◆ **Your objective**
Of all the lines in the entries below, give again exactly those starting at the line containing "pinky dip: (666, 294)" and ending at the line containing "ring dip: (286, 603)", both ends included, and no others.

-*-*-

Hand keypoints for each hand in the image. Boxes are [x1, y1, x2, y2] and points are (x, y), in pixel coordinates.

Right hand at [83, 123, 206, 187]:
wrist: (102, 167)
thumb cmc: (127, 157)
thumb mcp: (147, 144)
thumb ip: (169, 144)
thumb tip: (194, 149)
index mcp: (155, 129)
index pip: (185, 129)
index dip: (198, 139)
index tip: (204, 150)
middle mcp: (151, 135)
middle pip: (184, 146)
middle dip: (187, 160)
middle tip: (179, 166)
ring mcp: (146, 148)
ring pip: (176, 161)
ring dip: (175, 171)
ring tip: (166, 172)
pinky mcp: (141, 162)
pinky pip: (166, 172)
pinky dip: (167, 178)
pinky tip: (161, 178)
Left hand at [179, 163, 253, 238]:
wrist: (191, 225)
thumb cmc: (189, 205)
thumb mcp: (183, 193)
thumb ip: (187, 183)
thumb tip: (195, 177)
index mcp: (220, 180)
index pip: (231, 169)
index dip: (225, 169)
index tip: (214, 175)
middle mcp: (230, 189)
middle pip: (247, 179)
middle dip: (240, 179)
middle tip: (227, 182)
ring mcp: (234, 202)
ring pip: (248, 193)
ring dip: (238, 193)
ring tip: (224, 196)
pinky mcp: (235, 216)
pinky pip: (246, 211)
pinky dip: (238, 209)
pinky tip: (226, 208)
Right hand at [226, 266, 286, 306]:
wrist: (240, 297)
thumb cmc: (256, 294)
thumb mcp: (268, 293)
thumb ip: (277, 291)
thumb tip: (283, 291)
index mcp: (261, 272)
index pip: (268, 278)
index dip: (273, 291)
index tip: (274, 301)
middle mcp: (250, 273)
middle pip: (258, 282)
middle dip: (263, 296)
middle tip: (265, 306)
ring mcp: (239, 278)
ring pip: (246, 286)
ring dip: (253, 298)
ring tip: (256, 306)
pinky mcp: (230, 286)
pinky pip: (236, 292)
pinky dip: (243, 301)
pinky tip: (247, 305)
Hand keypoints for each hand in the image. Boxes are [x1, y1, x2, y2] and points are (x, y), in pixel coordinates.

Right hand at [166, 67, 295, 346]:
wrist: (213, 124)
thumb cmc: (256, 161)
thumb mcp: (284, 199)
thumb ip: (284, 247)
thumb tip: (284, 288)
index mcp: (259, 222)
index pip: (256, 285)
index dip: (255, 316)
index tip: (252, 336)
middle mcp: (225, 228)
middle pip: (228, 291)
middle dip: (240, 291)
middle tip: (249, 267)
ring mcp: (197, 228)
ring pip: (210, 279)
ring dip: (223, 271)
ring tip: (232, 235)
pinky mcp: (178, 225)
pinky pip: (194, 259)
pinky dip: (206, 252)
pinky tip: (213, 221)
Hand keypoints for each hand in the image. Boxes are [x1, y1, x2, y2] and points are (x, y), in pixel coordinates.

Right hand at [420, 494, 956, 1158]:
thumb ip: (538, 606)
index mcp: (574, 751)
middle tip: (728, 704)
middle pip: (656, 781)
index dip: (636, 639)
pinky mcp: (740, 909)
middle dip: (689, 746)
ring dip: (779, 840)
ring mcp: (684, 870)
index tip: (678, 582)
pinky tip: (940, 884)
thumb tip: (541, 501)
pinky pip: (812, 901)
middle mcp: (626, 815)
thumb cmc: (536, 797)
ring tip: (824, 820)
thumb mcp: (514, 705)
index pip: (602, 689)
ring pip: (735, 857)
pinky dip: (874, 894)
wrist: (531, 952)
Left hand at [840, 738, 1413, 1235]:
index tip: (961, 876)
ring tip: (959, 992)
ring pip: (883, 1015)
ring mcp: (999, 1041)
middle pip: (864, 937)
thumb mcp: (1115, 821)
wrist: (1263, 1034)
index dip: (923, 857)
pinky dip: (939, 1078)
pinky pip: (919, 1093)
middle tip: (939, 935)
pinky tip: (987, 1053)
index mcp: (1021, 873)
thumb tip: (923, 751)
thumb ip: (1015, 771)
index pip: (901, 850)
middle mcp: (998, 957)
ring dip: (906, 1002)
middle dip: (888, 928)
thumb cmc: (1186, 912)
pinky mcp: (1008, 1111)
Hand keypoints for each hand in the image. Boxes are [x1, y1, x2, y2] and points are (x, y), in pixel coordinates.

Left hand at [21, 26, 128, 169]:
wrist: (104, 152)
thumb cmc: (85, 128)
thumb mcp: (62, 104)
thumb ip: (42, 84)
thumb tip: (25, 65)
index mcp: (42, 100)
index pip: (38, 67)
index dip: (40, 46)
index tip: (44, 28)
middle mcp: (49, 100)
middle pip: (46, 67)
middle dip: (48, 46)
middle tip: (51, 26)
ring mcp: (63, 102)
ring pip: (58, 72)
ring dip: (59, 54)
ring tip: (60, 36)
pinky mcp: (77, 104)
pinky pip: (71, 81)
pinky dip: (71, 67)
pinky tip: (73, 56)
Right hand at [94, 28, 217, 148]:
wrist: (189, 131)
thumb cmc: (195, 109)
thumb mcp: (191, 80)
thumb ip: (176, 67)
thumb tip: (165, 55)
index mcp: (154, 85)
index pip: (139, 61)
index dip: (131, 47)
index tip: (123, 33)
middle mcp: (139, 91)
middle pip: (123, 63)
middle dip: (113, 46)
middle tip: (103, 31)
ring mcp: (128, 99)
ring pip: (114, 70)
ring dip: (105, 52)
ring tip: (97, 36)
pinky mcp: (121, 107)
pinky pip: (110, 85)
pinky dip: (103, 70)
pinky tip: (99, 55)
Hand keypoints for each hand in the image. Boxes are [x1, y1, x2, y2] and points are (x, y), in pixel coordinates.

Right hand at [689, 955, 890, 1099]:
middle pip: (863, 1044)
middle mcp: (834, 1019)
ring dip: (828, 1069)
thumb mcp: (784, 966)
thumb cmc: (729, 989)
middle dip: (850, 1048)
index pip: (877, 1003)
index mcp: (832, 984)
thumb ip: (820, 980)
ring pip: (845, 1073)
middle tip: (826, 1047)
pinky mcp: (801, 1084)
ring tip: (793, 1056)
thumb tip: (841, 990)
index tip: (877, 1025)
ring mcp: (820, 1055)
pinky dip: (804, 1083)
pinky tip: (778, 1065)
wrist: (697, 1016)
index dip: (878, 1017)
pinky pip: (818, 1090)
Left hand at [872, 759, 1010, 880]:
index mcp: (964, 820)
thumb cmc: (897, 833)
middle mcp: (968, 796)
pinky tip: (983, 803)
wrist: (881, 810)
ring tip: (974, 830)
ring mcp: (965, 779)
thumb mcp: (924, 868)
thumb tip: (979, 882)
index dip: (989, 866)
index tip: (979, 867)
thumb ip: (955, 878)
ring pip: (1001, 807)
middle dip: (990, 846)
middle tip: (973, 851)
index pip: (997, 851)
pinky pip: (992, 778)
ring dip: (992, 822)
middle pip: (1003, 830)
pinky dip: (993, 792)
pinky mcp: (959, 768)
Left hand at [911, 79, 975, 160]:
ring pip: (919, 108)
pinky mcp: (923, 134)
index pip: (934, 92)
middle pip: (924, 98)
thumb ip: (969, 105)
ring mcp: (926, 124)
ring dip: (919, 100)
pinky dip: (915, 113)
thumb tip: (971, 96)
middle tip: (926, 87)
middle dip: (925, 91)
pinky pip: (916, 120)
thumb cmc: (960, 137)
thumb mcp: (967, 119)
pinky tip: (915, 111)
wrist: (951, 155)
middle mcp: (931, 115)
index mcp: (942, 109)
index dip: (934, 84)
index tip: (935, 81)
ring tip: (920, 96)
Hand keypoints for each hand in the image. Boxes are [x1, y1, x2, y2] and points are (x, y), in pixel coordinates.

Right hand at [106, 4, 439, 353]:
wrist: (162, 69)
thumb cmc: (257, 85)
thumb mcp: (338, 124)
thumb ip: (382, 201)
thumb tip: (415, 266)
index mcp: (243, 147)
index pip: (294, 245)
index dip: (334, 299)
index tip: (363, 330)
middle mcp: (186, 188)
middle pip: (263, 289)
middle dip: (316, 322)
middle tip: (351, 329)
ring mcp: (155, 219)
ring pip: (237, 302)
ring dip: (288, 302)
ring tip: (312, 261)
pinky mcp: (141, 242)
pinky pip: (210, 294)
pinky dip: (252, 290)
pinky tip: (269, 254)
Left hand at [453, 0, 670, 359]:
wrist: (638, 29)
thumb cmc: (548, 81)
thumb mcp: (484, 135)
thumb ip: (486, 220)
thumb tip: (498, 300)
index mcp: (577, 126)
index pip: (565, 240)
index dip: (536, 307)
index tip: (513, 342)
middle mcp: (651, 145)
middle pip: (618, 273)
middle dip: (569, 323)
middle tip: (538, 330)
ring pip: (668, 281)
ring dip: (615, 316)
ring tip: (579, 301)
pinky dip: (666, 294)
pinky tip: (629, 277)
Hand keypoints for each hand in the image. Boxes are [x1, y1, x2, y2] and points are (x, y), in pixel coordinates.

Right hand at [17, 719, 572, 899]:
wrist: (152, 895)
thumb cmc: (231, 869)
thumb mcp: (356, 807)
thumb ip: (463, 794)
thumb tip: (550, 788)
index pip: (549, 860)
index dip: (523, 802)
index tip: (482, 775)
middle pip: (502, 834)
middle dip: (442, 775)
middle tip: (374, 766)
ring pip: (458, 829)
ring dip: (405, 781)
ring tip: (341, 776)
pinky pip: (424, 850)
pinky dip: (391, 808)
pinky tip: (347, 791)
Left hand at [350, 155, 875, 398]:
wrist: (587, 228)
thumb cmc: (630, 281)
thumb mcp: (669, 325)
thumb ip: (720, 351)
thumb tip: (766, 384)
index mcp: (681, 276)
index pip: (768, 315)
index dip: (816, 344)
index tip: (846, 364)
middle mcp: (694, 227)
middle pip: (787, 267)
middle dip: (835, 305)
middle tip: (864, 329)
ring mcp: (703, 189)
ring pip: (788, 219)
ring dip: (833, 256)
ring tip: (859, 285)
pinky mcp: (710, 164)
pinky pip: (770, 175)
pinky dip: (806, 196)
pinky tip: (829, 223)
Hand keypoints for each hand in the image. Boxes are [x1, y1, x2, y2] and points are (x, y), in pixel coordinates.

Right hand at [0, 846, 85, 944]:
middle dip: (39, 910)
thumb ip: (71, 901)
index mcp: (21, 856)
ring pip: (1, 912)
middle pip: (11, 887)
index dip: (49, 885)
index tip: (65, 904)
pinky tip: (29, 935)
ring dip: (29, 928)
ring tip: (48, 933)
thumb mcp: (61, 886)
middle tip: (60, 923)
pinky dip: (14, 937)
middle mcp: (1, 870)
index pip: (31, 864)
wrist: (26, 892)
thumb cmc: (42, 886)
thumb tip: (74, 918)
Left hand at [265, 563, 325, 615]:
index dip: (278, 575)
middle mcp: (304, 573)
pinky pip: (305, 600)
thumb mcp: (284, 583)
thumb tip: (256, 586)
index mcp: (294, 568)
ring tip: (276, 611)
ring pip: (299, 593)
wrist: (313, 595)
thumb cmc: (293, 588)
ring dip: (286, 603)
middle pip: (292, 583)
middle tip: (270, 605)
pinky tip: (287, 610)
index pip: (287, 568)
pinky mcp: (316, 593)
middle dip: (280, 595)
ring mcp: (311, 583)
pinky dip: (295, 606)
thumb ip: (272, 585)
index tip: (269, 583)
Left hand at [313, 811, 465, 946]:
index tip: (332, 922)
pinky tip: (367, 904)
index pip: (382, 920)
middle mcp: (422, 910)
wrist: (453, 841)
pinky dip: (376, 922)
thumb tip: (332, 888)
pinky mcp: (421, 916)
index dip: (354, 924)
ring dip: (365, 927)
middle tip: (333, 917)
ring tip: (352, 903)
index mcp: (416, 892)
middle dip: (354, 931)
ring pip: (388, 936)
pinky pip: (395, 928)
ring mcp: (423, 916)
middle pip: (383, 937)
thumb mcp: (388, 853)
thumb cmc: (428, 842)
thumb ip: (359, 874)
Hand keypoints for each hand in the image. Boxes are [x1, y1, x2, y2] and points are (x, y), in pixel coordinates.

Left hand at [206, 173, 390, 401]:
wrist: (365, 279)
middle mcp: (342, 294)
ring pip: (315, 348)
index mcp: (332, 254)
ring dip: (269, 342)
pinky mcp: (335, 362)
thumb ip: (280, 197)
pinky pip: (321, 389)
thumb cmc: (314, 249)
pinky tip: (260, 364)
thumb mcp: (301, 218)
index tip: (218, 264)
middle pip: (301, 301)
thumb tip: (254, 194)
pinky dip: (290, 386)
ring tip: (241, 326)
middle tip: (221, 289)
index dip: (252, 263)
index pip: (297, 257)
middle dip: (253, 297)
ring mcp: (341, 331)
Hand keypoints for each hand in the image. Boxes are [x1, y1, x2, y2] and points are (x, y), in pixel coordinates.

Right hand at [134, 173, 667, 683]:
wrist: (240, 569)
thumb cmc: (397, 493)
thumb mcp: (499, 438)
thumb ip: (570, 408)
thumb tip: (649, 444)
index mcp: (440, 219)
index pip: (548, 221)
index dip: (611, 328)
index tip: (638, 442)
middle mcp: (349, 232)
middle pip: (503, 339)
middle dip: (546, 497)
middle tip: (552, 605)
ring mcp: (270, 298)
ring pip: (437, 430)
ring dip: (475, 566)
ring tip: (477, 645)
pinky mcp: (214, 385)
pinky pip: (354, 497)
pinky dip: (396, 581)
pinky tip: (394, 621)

-*-*-

◆ **Finished exercise**
pinky dip: (666, 294)
pinky tip: (629, 277)
Hand keypoints for each hand in the image. Boxes are [x1, y1, x2, y2] and points are (x, y), in pixel coordinates.

Right hand at [17, 719, 572, 899]:
wrist: (152, 895)
thumb cmc: (231, 869)
thumb mcp: (356, 807)
thumb ip: (463, 794)
thumb tip: (550, 788)
index pip: (549, 860)
index dip: (523, 802)
index tip: (482, 775)
middle pip: (502, 834)
middle dip: (442, 775)
middle tip: (374, 766)
ring pip: (458, 829)
ring dip: (405, 781)
ring tip: (341, 776)
pinky pip: (424, 850)
pinky dip: (391, 808)
pinky tip: (347, 791)
Left hand at [350, 155, 875, 398]:
wrist: (587, 228)
thumb cmc: (630, 281)
thumb mcp: (669, 325)
thumb ip: (720, 351)
thumb tip: (766, 384)
index mcp: (681, 276)
index pip: (768, 315)
index dip: (816, 344)
index tip: (846, 364)
middle mcp: (694, 227)
middle pip: (787, 267)
middle dip: (835, 305)
middle tip: (864, 329)
ring mcp: (703, 189)
ring pip: (788, 219)
ring dip: (833, 256)
ring tip: (859, 285)
pinky mcp: (710, 164)
pinky pip: (770, 175)
pinky dip: (806, 196)
pinky tip: (829, 223)
Hand keypoints for each hand in the image. Boxes are [x1, y1, x2, y2] and points are (x, y), in pixel coordinates.

Right hand at [0, 846, 85, 944]:
middle dip: (39, 910)
thumb ip: (71, 901)
index mcp: (21, 856)
ring pip: (1, 912)
middle pip: (11, 887)
index dip: (49, 885)
index tip: (65, 904)
pinky tip: (29, 935)
ring dip: (29, 928)
ring tip: (48, 933)
thumb mcp: (61, 886)
middle tip: (60, 923)
pinky dip: (14, 937)
middle mcp: (1, 870)
index pip: (31, 864)
wrist: (26, 892)
thumb cmc: (42, 886)
thumb tip: (74, 918)
Left hand at [265, 563, 325, 615]:
index dip: (278, 575)
middle mcp: (304, 573)
pinky pip: (305, 600)
thumb mcp: (284, 583)
thumb tip: (256, 586)
index mcp: (294, 568)
ring tip: (276, 611)
ring pip: (299, 593)
wrist: (313, 595)
thumb cmc: (293, 588)
ring dip: (286, 603)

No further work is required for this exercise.